* ABOUT THIS EXERCISE:
Write every record below out exactly; no images.

* EXTRACTED MATERIAL:
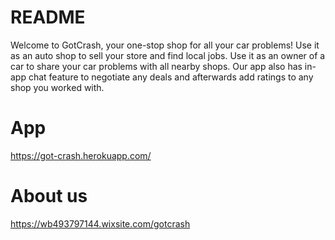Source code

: # README

Welcome to GotCrash, your one-stop shop for all your car problems! Use it as an auto shop to sell your store and find local jobs. Use it as an owner of a car to share your car problems with all nearby shops. Our app also has in-app chat feature to negotiate any deals and afterwards add ratings to any shop you worked with.

# App
https://got-crash.herokuapp.com/

# About us
https://wb493797144.wixsite.com/gotcrash
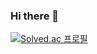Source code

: ### Hi there 👋

[![Solved.ac
프로필](http://mazassumnida.wtf/api/mini/generate_badge?boj=lshhi5)](https://solved.ac/lshhi5)

<!--
**hleesa/hleesa** is a ✨ _special_ ✨ repository because its `README.md` (this file) appears on your GitHub profile.

Here are some ideas to get you started:

- 🔭 I’m currently working on ...
- 🌱 I’m currently learning ...
- 👯 I’m looking to collaborate on ...
- 🤔 I’m looking for help with ...
- 💬 Ask me about ...
- 📫 How to reach me: ...
- 😄 Pronouns: ...
- ⚡ Fun fact: ...
-->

* COMPLETED TASK:
Source code

: # README

Welcome to GotCrash, your one-stop shop for all your car problems! Use it as an auto shop to sell your store and find local jobs. Use it as an owner of a car to share your car problems with all nearby shops. Our app also has in-app chat feature to negotiate any deals and afterwards add ratings to any shop you worked with.

# App
https://got-crash.herokuapp.com/

# About us
https://wb493797144.wixsite.com/gotcrash
Source code

: ### Hi there 👋

[![Solved.ac
프로필](http://mazassumnida.wtf/api/mini/generate_badge?boj=lshhi5)](https://solved.ac/lshhi5)

<!--
**hleesa/hleesa** is a ✨ _special_ ✨ repository because its `README.md` (this file) appears on your GitHub profile.

Here are some ideas to get you started:

- 🔭 I’m currently working on ...
- 🌱 I’m currently learning ...
- 👯 I’m looking to collaborate on ...
- 🤔 I’m looking for help with ...
- 💬 Ask me about ...
- 📫 How to reach me: ...
- 😄 Pronouns: ...
- ⚡ Fun fact: ...
-->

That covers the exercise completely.